Women, of course, often disagree about the merits of makeup products. The vitamin A derivatives have been around for about 40 years, and dermatologists still regard them as indispensable in their anti-aging arsenal.
Retinoids minimize the appearance of wrinkles, bolster the thickness and elasticity of the skin, slow the breakdown of collagen, and lighten brown spots caused by sun exposure. They are safe for long-term use, and they offer a protective benefit from damaging rays.
“For dermatologists, they’re a favorite because there’s so much science behind it,” says New Orleans dermatologist Patricia Farris, MD.
“I recommend retinoids to everybody,” says Chicago dermatologist Carolyn Jacob, MD. “If you’re pregnant or breast feeding, I like the ob-gyn to say it’s OK, but everybody can benefit. It’s never too early, really, to start using a retinoid product.”
Retinoids first came to market in the early 1970s as an acne-fighting drug — still among its primary uses. Since then, they have been used to treat psoriasis and warts and the wrinkles and blotchiness caused by sun exposure. They also seem to work on intrinsically, or naturally aged skin. One form of retinoic acid is even used to treat acute myeloid leukemia.

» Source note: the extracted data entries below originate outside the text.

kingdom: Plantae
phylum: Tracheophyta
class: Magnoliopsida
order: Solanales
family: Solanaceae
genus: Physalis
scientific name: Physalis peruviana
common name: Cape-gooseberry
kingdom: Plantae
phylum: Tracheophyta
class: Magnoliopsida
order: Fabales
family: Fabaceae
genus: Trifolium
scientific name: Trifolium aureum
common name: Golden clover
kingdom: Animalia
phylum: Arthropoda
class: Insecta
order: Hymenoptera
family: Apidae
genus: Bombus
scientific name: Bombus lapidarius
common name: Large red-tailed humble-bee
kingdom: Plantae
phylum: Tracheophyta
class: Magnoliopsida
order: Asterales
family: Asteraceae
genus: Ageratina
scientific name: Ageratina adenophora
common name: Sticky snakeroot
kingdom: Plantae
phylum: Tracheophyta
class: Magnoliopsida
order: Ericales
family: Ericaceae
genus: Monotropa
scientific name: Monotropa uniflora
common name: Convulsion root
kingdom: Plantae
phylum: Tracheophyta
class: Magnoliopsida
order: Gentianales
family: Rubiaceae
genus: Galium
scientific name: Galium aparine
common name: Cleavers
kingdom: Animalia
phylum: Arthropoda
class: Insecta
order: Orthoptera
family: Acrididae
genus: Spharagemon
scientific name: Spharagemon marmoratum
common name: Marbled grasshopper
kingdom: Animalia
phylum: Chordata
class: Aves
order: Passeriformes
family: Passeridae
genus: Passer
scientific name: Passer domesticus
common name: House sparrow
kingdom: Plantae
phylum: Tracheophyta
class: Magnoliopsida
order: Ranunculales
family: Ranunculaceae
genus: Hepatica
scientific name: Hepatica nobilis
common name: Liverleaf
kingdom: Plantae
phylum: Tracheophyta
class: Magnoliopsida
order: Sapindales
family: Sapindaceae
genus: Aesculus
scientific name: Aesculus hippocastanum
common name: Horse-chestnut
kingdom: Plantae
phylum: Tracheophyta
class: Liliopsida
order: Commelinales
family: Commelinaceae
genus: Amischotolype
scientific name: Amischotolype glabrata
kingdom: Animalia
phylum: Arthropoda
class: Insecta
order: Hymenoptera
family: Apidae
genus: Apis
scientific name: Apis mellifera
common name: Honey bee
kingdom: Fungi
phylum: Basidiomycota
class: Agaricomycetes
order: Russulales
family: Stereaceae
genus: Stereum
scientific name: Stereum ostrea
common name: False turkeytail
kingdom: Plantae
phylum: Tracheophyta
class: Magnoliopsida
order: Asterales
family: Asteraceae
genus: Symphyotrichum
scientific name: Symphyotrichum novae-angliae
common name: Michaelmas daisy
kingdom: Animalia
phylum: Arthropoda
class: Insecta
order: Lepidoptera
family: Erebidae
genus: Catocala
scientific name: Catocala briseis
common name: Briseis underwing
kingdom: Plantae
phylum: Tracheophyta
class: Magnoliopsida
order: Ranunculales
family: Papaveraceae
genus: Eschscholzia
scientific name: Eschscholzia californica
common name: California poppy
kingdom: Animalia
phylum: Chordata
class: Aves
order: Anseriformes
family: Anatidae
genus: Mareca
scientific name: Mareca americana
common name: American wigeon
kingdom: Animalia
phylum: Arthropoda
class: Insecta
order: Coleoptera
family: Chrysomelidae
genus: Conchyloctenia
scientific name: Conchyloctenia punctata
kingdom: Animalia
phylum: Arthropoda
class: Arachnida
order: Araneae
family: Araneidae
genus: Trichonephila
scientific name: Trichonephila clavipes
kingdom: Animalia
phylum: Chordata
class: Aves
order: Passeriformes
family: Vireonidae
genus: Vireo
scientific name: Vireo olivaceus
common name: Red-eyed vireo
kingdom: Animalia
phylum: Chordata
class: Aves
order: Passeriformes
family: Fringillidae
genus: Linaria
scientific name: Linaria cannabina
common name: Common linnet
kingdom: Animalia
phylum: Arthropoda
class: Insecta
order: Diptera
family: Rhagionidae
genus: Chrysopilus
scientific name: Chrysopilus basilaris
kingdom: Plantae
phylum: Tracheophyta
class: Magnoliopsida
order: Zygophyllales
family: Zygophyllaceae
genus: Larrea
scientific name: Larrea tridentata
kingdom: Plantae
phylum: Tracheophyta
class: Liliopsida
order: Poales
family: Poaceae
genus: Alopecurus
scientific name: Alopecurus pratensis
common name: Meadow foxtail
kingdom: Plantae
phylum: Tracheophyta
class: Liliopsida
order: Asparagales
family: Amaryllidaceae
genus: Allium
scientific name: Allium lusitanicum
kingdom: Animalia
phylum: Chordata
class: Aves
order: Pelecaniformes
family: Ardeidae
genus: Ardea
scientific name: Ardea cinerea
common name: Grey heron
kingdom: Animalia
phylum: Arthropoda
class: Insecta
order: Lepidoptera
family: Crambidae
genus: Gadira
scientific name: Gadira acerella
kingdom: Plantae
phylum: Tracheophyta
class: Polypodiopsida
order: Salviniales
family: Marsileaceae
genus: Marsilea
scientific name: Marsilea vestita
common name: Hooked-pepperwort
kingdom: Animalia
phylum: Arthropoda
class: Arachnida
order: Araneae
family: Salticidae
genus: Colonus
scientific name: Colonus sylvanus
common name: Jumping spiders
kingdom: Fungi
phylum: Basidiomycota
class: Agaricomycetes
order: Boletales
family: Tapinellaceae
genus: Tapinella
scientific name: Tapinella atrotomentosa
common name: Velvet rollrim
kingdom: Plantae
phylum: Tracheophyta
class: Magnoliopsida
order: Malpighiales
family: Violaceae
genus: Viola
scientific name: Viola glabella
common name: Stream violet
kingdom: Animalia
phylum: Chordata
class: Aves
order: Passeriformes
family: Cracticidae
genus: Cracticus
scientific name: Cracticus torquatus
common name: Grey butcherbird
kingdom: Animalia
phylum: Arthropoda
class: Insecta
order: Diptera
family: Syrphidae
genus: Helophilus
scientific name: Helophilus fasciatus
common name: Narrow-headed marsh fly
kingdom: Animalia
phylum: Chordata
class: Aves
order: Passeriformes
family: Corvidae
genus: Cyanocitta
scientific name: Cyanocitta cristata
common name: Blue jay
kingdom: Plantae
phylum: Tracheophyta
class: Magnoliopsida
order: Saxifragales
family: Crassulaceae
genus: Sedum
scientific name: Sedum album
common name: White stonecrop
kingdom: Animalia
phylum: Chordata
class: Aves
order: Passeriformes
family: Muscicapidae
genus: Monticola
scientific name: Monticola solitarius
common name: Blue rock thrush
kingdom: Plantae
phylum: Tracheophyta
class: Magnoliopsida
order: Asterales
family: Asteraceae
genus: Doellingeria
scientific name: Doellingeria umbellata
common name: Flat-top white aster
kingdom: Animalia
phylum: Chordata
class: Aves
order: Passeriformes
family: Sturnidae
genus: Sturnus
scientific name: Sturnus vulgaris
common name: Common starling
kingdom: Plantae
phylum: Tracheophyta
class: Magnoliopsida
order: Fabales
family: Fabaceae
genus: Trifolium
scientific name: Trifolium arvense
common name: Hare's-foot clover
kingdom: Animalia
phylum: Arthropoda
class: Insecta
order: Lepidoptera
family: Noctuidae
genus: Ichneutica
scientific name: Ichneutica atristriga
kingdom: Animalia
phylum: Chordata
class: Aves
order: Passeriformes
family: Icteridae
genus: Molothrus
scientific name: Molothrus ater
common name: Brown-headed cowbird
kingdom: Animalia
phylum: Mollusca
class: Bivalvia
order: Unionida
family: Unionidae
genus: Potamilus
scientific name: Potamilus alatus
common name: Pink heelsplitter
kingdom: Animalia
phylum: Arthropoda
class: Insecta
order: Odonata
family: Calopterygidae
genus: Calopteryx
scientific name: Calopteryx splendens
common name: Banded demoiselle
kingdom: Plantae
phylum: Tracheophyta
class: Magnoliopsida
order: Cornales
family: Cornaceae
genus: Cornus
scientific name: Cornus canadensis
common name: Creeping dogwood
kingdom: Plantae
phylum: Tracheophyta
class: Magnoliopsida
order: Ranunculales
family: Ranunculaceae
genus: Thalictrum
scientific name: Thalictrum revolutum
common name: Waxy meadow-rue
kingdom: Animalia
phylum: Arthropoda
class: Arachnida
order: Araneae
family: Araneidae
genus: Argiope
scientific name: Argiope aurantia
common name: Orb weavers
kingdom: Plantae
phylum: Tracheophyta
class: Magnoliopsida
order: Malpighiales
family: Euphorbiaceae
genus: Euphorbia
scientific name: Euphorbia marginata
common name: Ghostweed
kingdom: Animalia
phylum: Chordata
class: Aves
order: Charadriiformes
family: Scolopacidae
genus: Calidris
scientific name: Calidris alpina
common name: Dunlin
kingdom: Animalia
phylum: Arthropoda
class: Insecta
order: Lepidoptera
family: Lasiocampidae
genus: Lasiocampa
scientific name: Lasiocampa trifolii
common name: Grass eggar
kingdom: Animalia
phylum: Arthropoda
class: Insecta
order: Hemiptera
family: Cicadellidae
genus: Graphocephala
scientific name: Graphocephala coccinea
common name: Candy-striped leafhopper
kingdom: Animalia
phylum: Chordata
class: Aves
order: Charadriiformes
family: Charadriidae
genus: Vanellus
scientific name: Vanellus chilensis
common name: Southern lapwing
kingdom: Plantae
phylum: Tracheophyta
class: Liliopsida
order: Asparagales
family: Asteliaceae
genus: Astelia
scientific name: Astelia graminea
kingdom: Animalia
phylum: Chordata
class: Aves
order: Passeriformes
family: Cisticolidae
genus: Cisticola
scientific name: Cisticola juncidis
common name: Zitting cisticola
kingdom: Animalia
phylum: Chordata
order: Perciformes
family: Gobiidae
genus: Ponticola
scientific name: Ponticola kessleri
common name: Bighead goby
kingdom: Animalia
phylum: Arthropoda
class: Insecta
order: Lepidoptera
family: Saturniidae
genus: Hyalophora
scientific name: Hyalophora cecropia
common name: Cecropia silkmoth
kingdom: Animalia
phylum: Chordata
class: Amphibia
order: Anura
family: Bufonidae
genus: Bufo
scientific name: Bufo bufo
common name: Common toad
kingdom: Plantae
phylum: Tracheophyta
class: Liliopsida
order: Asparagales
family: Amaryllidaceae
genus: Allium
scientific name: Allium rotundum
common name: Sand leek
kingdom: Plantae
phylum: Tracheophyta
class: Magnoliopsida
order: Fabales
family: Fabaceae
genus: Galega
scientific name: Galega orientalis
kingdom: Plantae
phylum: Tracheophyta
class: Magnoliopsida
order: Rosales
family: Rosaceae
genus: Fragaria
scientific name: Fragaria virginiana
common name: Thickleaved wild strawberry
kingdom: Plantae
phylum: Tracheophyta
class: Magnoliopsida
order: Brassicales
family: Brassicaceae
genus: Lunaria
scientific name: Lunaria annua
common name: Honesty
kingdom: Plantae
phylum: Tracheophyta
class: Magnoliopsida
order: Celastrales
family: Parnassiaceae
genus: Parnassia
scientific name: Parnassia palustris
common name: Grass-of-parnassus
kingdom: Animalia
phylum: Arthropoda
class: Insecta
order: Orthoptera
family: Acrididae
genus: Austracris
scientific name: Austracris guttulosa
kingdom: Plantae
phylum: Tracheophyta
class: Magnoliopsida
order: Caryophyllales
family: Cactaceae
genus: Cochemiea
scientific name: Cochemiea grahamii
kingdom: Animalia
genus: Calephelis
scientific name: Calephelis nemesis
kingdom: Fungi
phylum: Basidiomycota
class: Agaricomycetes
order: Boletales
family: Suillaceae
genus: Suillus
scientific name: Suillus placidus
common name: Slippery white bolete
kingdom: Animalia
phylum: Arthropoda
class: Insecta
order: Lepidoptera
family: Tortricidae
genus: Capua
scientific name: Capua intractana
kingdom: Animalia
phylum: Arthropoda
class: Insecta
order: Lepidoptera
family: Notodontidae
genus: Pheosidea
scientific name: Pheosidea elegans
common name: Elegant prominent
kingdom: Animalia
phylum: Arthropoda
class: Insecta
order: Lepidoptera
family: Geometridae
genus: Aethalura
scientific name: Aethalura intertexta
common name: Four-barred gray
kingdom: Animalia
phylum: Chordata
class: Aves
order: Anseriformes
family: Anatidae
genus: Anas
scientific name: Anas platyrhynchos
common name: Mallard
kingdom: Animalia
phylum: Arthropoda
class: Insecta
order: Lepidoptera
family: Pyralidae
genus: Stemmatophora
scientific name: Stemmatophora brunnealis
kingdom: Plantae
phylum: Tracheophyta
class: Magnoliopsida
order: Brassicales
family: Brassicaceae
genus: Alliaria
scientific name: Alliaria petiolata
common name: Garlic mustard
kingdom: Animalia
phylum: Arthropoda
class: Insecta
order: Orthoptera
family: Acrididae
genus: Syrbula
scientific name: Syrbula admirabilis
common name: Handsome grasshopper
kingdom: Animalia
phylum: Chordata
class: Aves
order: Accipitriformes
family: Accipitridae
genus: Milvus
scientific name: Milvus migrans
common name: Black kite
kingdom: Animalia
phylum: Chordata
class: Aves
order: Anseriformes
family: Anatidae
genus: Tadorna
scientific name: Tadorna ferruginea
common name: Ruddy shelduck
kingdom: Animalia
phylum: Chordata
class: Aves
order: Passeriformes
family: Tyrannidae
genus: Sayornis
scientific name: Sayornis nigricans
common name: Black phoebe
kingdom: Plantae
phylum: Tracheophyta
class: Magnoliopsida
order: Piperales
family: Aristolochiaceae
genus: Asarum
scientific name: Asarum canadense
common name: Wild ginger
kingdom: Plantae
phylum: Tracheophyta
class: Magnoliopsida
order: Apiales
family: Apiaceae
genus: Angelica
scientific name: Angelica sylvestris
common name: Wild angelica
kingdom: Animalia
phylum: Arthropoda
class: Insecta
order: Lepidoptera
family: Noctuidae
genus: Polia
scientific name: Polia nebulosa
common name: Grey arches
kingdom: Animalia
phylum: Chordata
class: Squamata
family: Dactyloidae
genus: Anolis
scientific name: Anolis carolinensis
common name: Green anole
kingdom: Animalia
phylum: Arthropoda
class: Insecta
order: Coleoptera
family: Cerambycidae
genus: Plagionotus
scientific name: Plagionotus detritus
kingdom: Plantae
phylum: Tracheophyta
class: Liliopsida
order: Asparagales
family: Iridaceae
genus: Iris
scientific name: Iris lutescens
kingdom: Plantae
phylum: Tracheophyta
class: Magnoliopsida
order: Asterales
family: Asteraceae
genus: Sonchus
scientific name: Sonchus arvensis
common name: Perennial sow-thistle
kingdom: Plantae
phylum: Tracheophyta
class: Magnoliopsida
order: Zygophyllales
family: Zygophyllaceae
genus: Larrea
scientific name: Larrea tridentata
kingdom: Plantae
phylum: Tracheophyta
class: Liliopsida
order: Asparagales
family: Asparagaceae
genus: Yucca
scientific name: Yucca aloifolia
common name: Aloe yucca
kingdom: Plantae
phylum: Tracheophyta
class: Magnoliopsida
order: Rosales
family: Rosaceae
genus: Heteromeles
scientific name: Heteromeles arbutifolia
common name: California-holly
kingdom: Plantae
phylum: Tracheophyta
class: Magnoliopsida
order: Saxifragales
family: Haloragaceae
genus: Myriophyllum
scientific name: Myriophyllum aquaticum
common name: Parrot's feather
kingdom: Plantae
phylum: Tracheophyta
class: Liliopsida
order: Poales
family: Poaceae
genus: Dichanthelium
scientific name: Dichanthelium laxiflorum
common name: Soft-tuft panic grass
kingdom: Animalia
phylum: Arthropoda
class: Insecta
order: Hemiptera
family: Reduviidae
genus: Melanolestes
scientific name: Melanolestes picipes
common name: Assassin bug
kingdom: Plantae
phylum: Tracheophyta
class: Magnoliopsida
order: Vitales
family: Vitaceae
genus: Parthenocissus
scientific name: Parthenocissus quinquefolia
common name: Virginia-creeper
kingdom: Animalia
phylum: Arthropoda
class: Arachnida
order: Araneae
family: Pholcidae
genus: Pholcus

Jacob and Farris like to use retinoids as part of an overall skin-enhancing regimen that might include regular facial peels, Botox injections, and injectable fillers that erase lines around the mouth and eyes.
“Fillers and Botox don’t help the appearance of the skin. You can have a facelift, but if you have discoloration, you won’t have skin with clarity,” Farris says. “I’m unlikely to do one thing without good topicals.”
The Way Retinoids Work
Retinoids work by prompting surface skin cells to turn over and die rapidly, making way for new cell growth underneath. They inhibit the breakdown of collagen, the protein that keeps the skin firm, and thicken the deeper layer of skin where wrinkles get their start, Jacob says.
It is a common misconception, Farris says, that retinoids such as tretinoin and retinaldehyde thin the skin and thus leave it more vulnerable to sunburn. They typically cause peeling and redness in the first few weeks of use — but the topicals actually thicken the epidermis.
“It doesn’t make you more sensitive to the sun — that’s anecdotal,” Farris says. “But you still have to wear sunscreens when you’re on prescription retinoids. You can’t be treating sun damage and then not protect yourself from the sun.”
For brown spots that give the skin an uneven tone, retinoids slough them off and inhibit the production of melanin, the darker pigment produced by melanocytes, pigment-producing skin cells, Jacob says.